Don’s Outlook 1/16/09
It has been a long time since one could argue the market got ahead of itself, but by early January the S&P 500 Index had already rallied 27 percent from its intra-day low set during the dark days of late November. One could argue it was an impressive feat given the near endless deluge of bad news and dire headlines paraded before us by the media. Although we cannot expect a V-shaped recovery amidst the economic and financial turmoil surrounding us today, moves such as these are necessary before the stock market can heal itself.
After watching the S&P 500 Index fall more than 10 percent from January 6 through midday trading yesterday, the Federal government stepped into the markets once again, this time shoring up Bank of America. The company, perhaps acting on government wishes, had offered to take over Merrill Lynch in September, the same day that Lehman Brothers filed for bankruptcy protection. Now the government has to pay-up in order for the deal to move forward, as the losses at Merrill threaten to drag down Bank of America, which had also purchased Countrywide at the start of 2008. Treasury will inject $20 billion into the bank, and the Federal Reserve will pick up 90 percent of any future losses on $118 billion in assets.
Federal action may have slowed the market’s descent, but it is very likely that January 6 marked the end of the latest rally that began on November 20. Bear markets do not end until the lows have been tested, and we may see the first test soon, with shares only 10 percent above their lows. Some bearish analysts don’t expect the test to succeed though. Société Général cross asset strategist Albert Edwards thinks the market will break its lows because China will slip into a major depression. He based his estimates on factors such as Chinese electricity consumption and unprecedented drops in exports from Taiwan and Korea, which may signal a decline in intermediate good imports from China.

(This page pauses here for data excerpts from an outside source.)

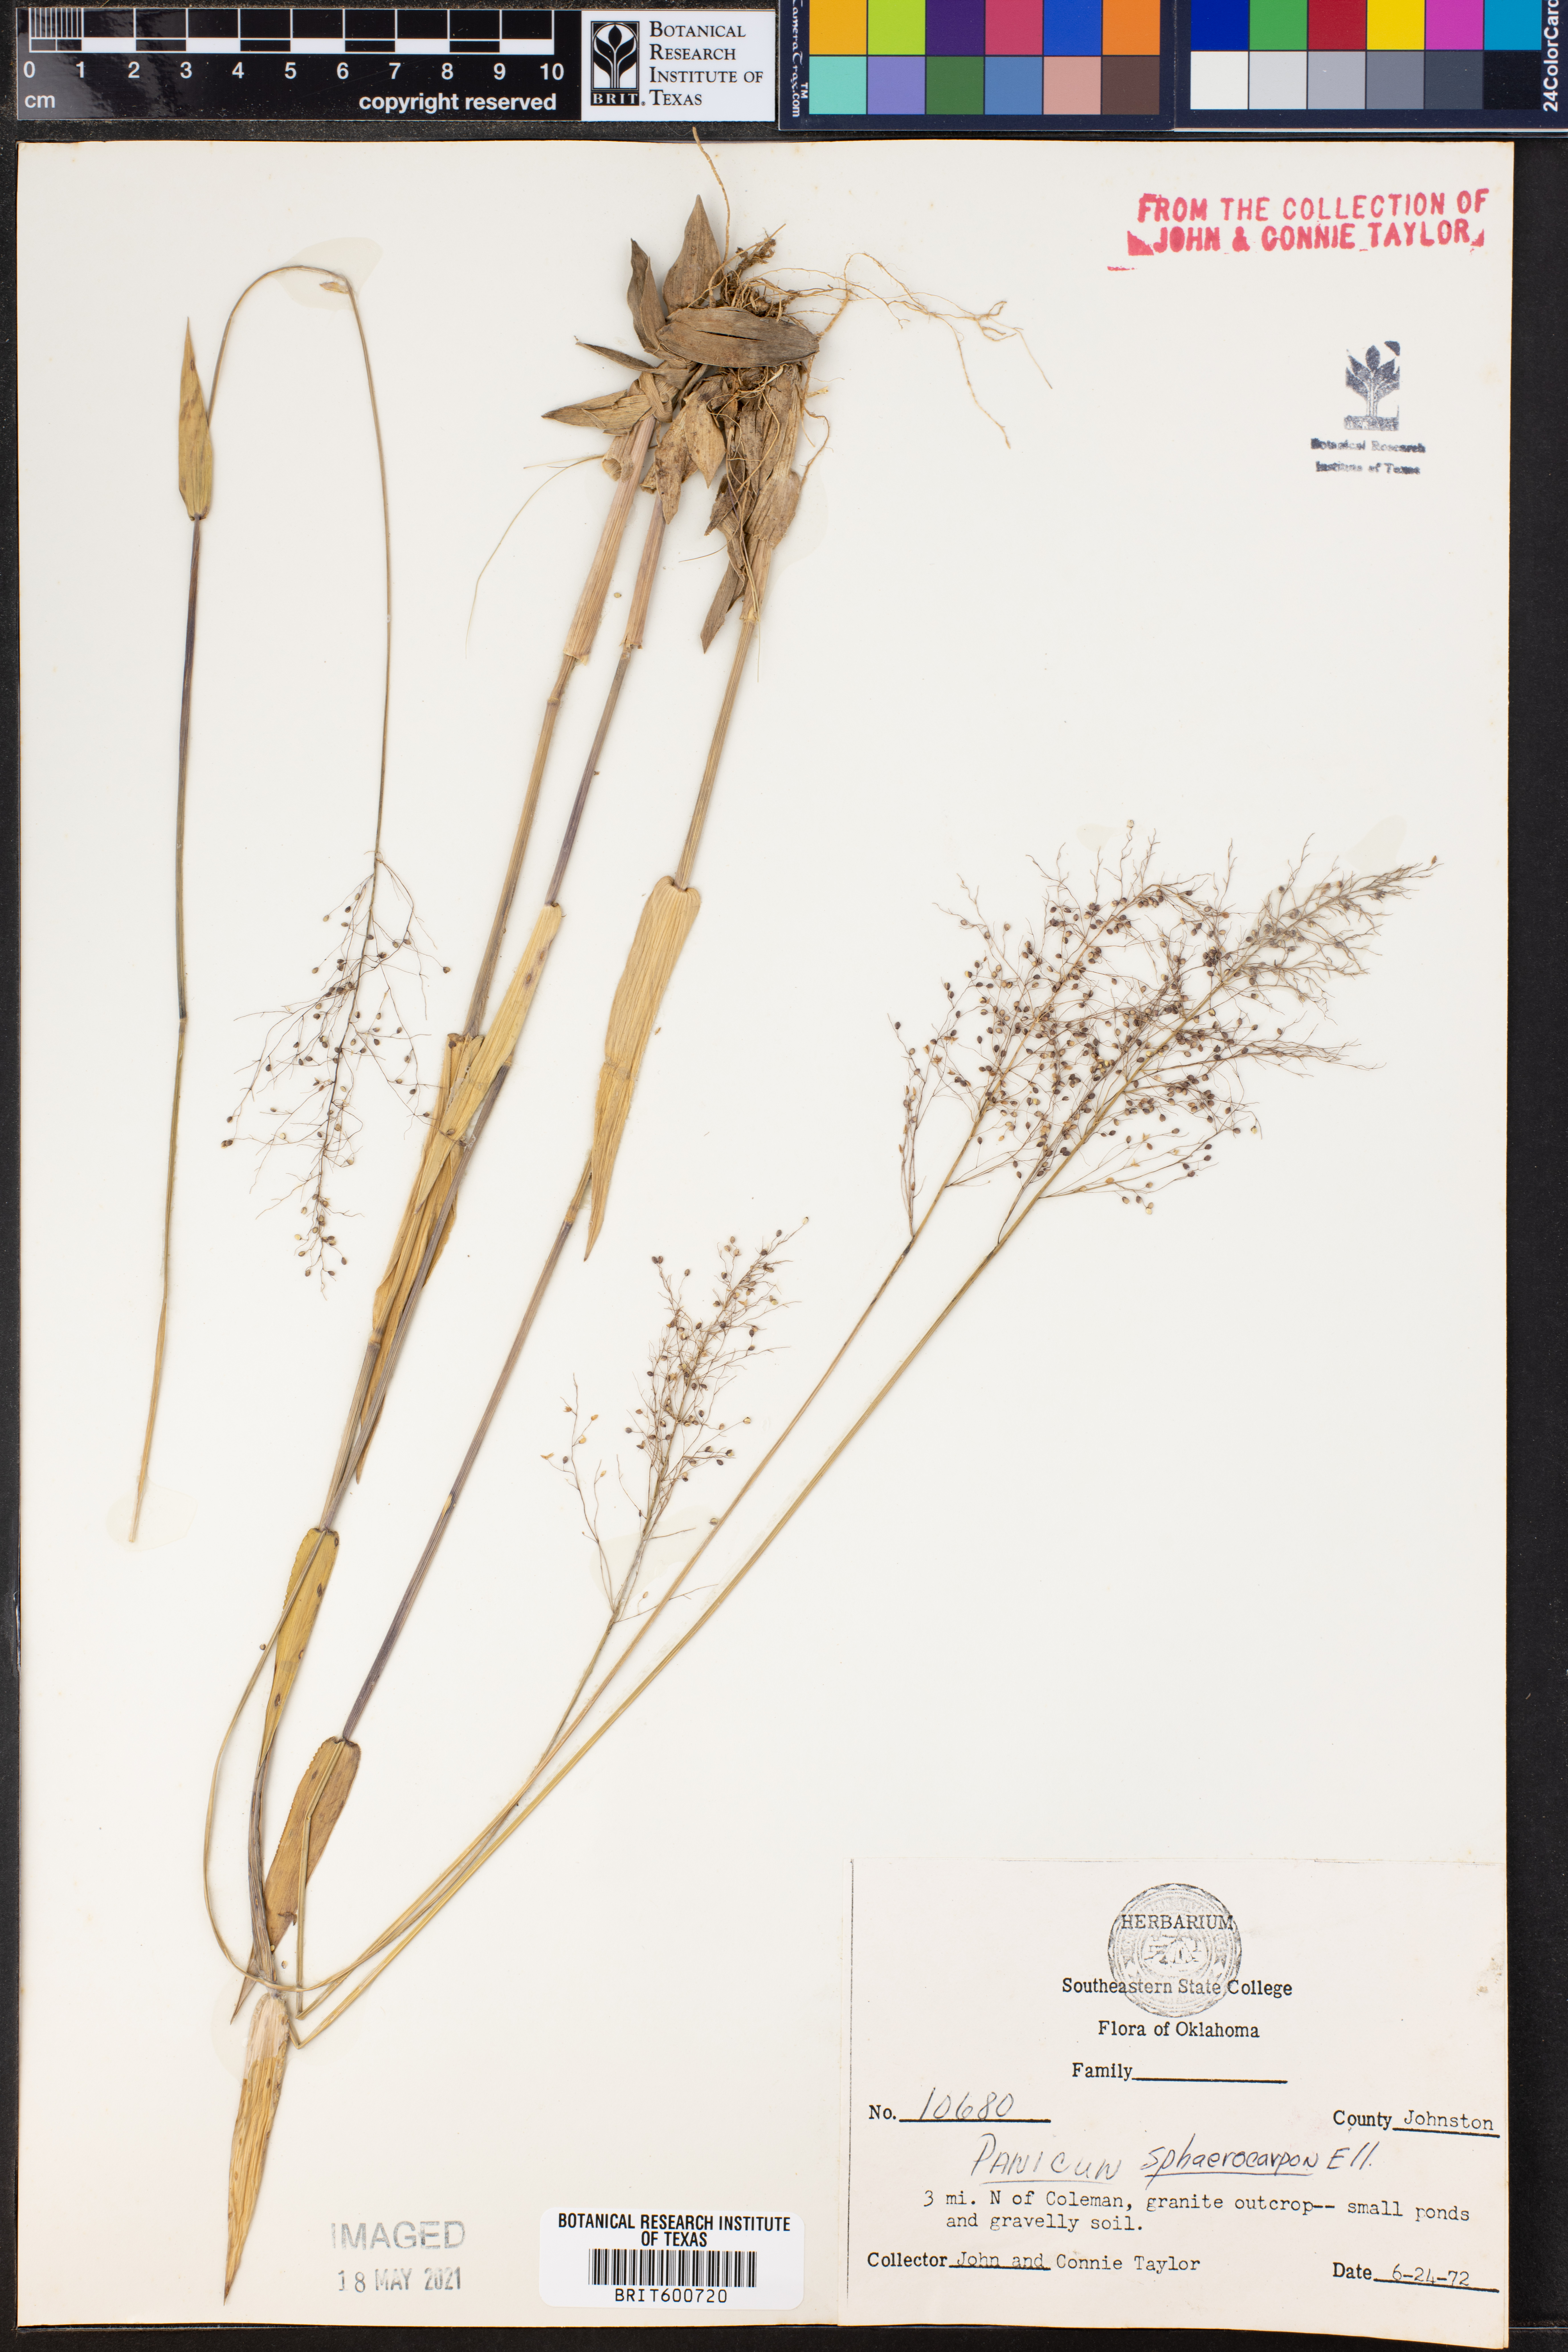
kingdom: Plantae
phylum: Tracheophyta
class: Liliopsida
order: Poales
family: Poaceae
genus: Dichanthelium
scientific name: Dichanthelium sphaerocarpon
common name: Round-fruited panicgrass
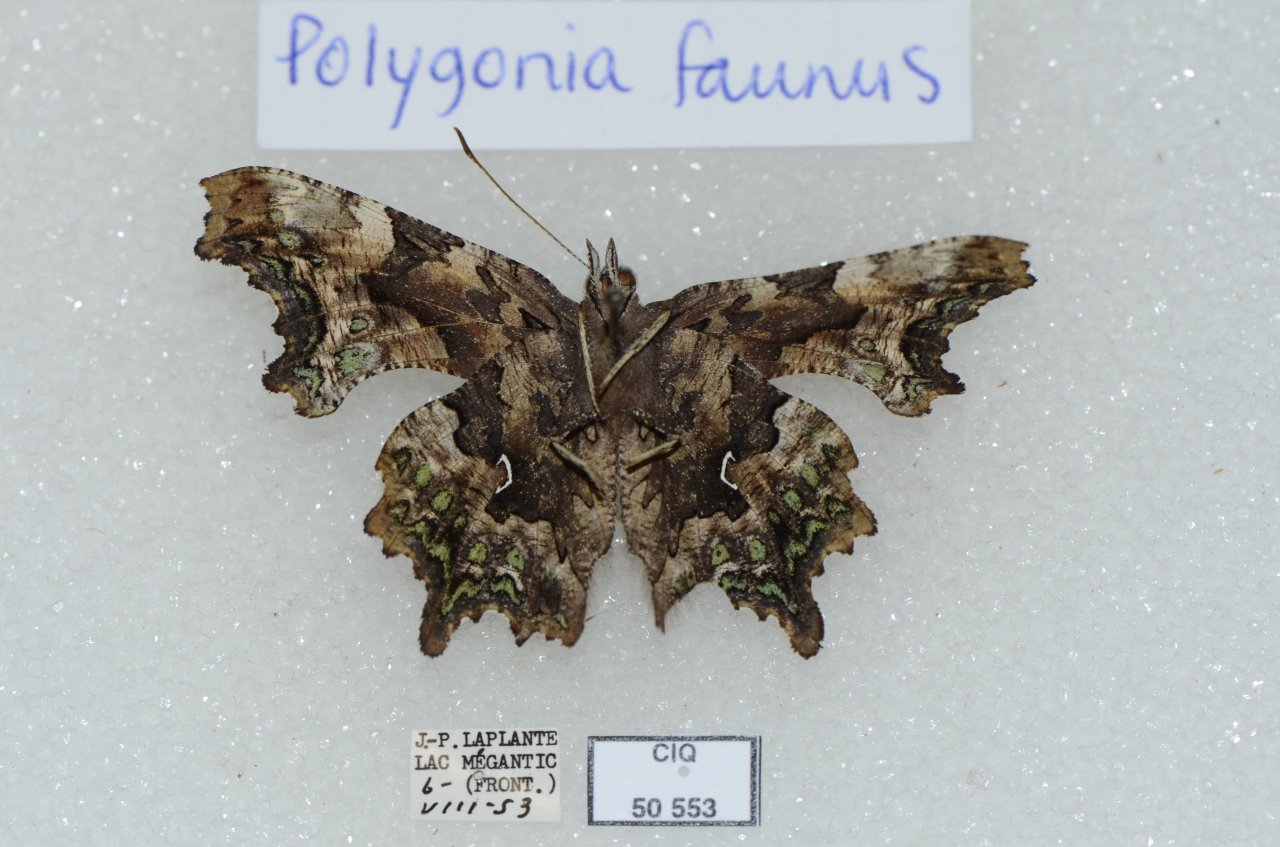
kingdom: Animalia
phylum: Arthropoda
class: Insecta
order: Lepidoptera
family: Nymphalidae
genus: Polygonia
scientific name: Polygonia faunus
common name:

Nevertheless, I do not expect a return to the gut-wrenching volatility that besieged us last fall, provided the government continues to react with drastic but appropriate measures to provide ongoing stability and liquidity to market participants. These measures are not without their ramifications, but the devil you know is still better than the devil you don’t know. The largely unprecedented intervention provides the best chance we have for economic stabilization in 2009. The speed with which the government reacted last year was even more surprising than the vast market swings that accompanied the Fed and Treasury’s every move, but these efforts should prove appropriate and will keep us from a protracted downturn, and this is why today’s outlook does not resemble that of the 1930s.